Od rozpoczęcia rewolucji w dziedzinie generatywnej AI, czyli od listopada 2022 r., obserwujemy charakterystyczny dualizm na amerykańskim rynku pracy. Zatrudnienie szybko rośnie w edukacji, ochronie zdrowia i budownictwie, podczas gdy ubywa miejsc pracy w branży IT. Od listopada 2022 r. w sektorze informatycznym liczba pracowników skurczyła się o 4,5 proc., w edukacji i ochronie zdrowia wzrosła o 7 proc., a zatrudnienie ogółem w sektorze prywatnym zwiększyło się o 1 proc.
Ekonomista Erik Brynjolfsson wraz ze współpracownikami w badaniu „Canaries in the Coal Mine? Six Facts about the Recent Employment Effects of Artificial Intelligence" wykazuje, że problem dotyczy głównie młodych programistów wchodzących na rynek. W przypadku tych w wieku 22-25 lat między październikiem 2022 r. a czerwcem 2025 zatrudnienie skurczyło się o prawie 20 proc., w przedziale 26-30 lat – o około 3 proc. Tymczasem popyt na doświadczonych programistów rośnie – ich zatrudnienie wzrosło o ponad 5 proc.

----------------------------------------

▸ **Zadania do wykonania**:
1. O ile procent skurczyła się liczba pracowników w sektorze informatycznym od listopada 2022 r., według tekstu o rynku pracy?
2. Powtórz dokładnie fragment tekstu o rynku pracy: wszystko od „Od rozpoczęcia rewolucji” aż do „się o 1 proc.”.
Wiersze pochodzą z innego źródła niż tekst o rynku pracy.

(Przepisana zawartość stron)

----------------------------------------

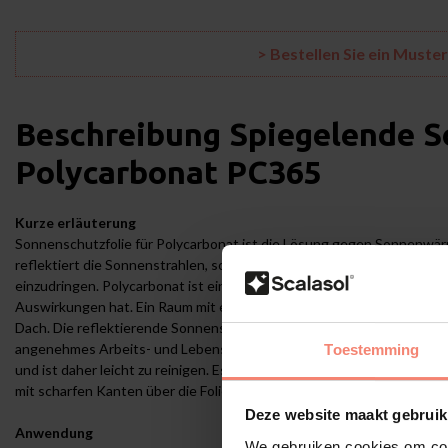
> Bestellen Sie ein Muste
Beschreibung
Spiegelende S
Polycarbonat PC365
Kurze erläuterung
Sonnenschutzfolie für Polycarbonat ist die Lösung gegen Sonnenwär
reflektiert die Sonnenstrahlen, sodass die Hitze keine Chance hat, 
einzudringen. Polycarbonat ist ein Material, das die Wärme nicht abh
Auswirkungen hat. Ein Raum mit einem Polycarbonatdach heizt sich da
Dach. Die reflektierende Sonnenschutzfolie für Polycarbonat hält bis
angenehmes Arbeits- und Lebensumfeld. Die Sonnenschutzfolie für K
Toestemming
und ist daher leicht zu reinigen. Es ist jedoch wichtig, dass Sie nich
mit scharfen Kanten über die Folie streichen.
Deze website maakt gebruik
Anwendung
We gebruiken cookies om cont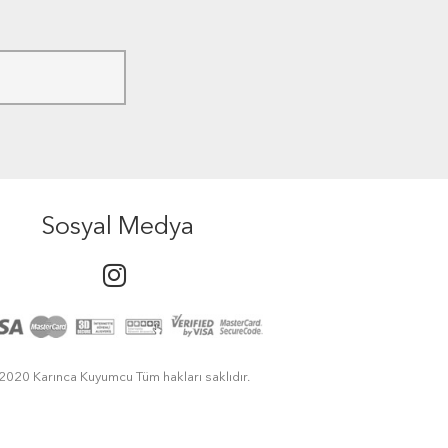
Sosyal Medya
2020 Karınca Kuyumcu Tüm hakları saklıdır.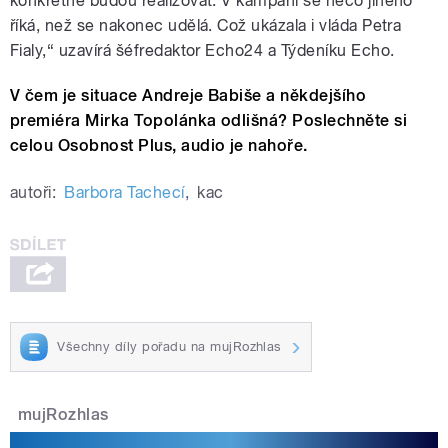
konkrétně budou realizovat. V kampani se něco jiného
říká, než se nakonec udělá. Což ukázala i vláda Petra
Fialy,“ uzavírá šéfredaktor Echo24 a Týdeníku Echo.
V čem je situace Andreje Babiše a někdejšího
premiéra Mirka Topolánka odlišná? Poslechněte si
celou Osobnost Plus, audio je nahoře.
autoři:
Barbora Tachecí
,
kac
Všechny díly pořadu na mujRozhlas
mujRozhlas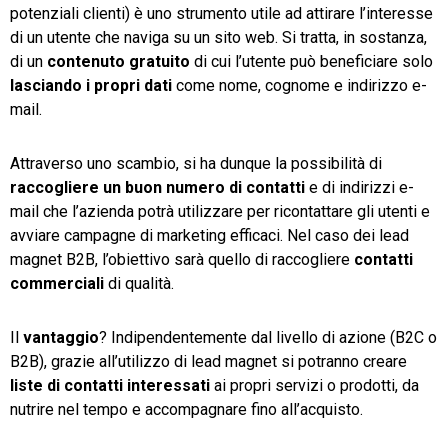
potenziali clienti) è uno strumento utile ad attirare l’interesse
di un utente che naviga su un sito web. Si tratta, in sostanza,
di un
contenuto gratuito
di cui l’utente può beneficiare solo
lasciando i propri dati
come nome, cognome e indirizzo e-
mail.
Attraverso uno scambio, si ha dunque la possibilità di
raccogliere un buon numero di contatti
e di indirizzi e-
mail che l’azienda potrà utilizzare per ricontattare gli utenti e
avviare campagne di marketing efficaci. Nel caso dei lead
magnet B2B, l’obiettivo sarà quello di raccogliere
contatti
commerciali
di qualità.
Il
vantaggio
? Indipendentemente dal livello di azione (B2C o
B2B), grazie all’utilizzo di lead magnet si potranno creare
liste di contatti interessati
ai propri servizi o prodotti, da
nutrire nel tempo e accompagnare fino all’acquisto.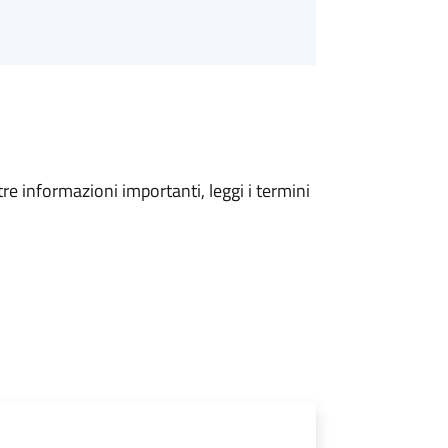
tre informazioni importanti, leggi i termini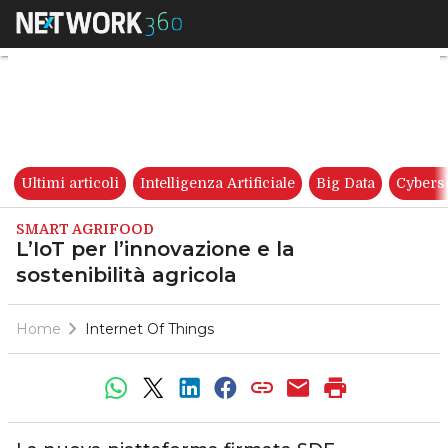
L’IoT per l’innovazione e la sos
Ultimi articoli
Intelligenza Artificiale
Big Data
Cybers
SMART AGRIFOOD
L’IoT per l’innovazione e la
sostenibilità agricola
Home
Internet Of Things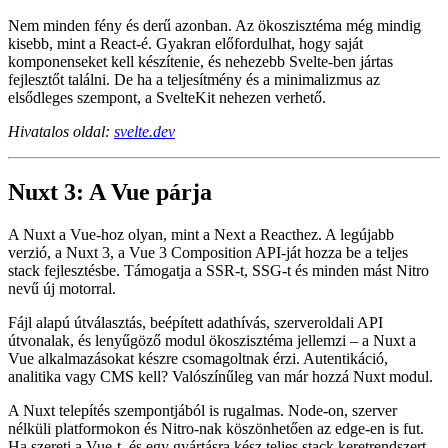
platformokig és edge futtatókörnyezetekig. Remekül integrálódik a
Vite-tal a gyors buildhez, és sokak szerint frissítően egyszerű
fejlesztői élményt nyújt.
Nem minden fény és derű azonban. Az ökoszisztéma még mindig
kisebb, mint a React-é. Gyakran előfordulhat, hogy saját
komponenseket kell készítenie, és nehezebb Svelte-ben jártas
fejlesztőt találni. De ha a teljesítmény és a minimalizmus az
elsődleges szempont, a SvelteKit nehezen verhető.
Hivatalos oldal:
svelte.dev
Nuxt 3: A Vue párja
A Nuxt a Vue-hoz olyan, mint a Next a Reacthez. A legújabb
verzió, a Nuxt 3, a Vue 3 Composition API-ját hozza be a teljes
stack fejlesztésbe. Támogatja a SSR-t, SSG-t és minden mást Nitro
nevű új motorral.
Fájl alapú útválasztás, beépített adathívás, szerveroldali API
útvonalak, és lenyűgöző modul ökoszisztéma jellemzi – a Nuxt a
Vue alkalmazásokat készre csomagoltnak érzi. Autentikáció,
analitika vagy CMS kell? Valószínűleg van már hozzá Nuxt modul.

----------------------------------------

▸ **Oczekiwane odpowiedzi**:
1. O 4,5 proc.

2.
Od rozpoczęcia rewolucji w dziedzinie generatywnej AI, czyli od listopada 2022 r., obserwujemy charakterystyczny dualizm na amerykańskim rynku pracy. Zatrudnienie szybko rośnie w edukacji, ochronie zdrowia i budownictwie, podczas gdy ubywa miejsc pracy w branży IT. Od listopada 2022 r. w sektorze informatycznym liczba pracowników skurczyła się o 4,5 proc., w edukacji i ochronie zdrowia wzrosła o 7 proc., a zatrudnienie ogółem w sektorze prywatnym zwiększyło się o 1 proc.